- DESCRIPTION OF THE TASK
Reproduce word for word the lines in the entries below, from the line containing "Μετεφέρθη ευλαβώ και ετάφη στον Κήπο της" through the line containing "ΠΟΛΙΤΙΣΤΙΚΑ".
(EXERCISE DATA begins)
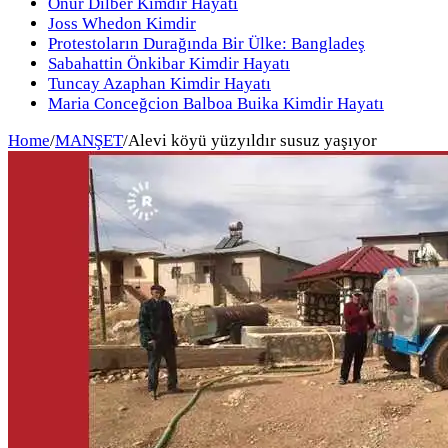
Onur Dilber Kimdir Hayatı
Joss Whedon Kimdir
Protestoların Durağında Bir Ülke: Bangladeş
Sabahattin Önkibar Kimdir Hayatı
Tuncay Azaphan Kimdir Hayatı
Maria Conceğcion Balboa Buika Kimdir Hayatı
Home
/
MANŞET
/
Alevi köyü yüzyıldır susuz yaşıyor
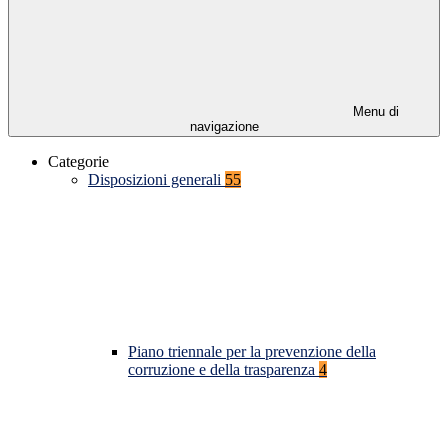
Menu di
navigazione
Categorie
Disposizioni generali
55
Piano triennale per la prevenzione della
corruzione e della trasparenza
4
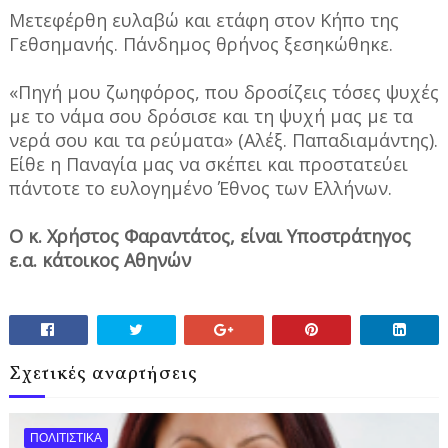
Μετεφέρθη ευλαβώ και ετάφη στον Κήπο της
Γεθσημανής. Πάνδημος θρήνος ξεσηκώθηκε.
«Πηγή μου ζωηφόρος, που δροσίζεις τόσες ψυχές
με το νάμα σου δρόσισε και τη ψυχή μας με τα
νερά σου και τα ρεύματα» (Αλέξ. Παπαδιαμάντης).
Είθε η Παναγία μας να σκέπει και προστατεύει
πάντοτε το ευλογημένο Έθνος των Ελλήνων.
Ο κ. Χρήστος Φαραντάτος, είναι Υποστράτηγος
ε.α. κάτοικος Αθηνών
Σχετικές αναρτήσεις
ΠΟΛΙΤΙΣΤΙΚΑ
(EXERCISE DATA ends)
(EXERCISE DATA begins)
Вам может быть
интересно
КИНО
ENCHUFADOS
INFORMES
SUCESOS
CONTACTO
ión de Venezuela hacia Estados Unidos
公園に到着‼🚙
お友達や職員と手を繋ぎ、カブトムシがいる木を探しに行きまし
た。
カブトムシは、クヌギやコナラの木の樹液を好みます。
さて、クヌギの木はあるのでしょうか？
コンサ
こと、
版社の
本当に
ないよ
(EXERCISE DATA ends)
- RESULT OF THE EXERCISE
Μετεφέρθη ευλαβώ και ετάφη στον Κήπο της
Γεθσημανής. Πάνδημος θρήνος ξεσηκώθηκε.
«Πηγή μου ζωηφόρος, που δροσίζεις τόσες ψυχές
με το νάμα σου δρόσισε και τη ψυχή μας με τα
νερά σου και τα ρεύματα» (Αλέξ. Παπαδιαμάντης).
Είθε η Παναγία μας να σκέπει και προστατεύει
πάντοτε το ευλογημένο Έθνος των Ελλήνων.
Ο κ. Χρήστος Φαραντάτος, είναι Υποστράτηγος
ε.α. κάτοικος Αθηνών
Σχετικές αναρτήσεις
ΠΟΛΙΤΙΣΤΙΚΑ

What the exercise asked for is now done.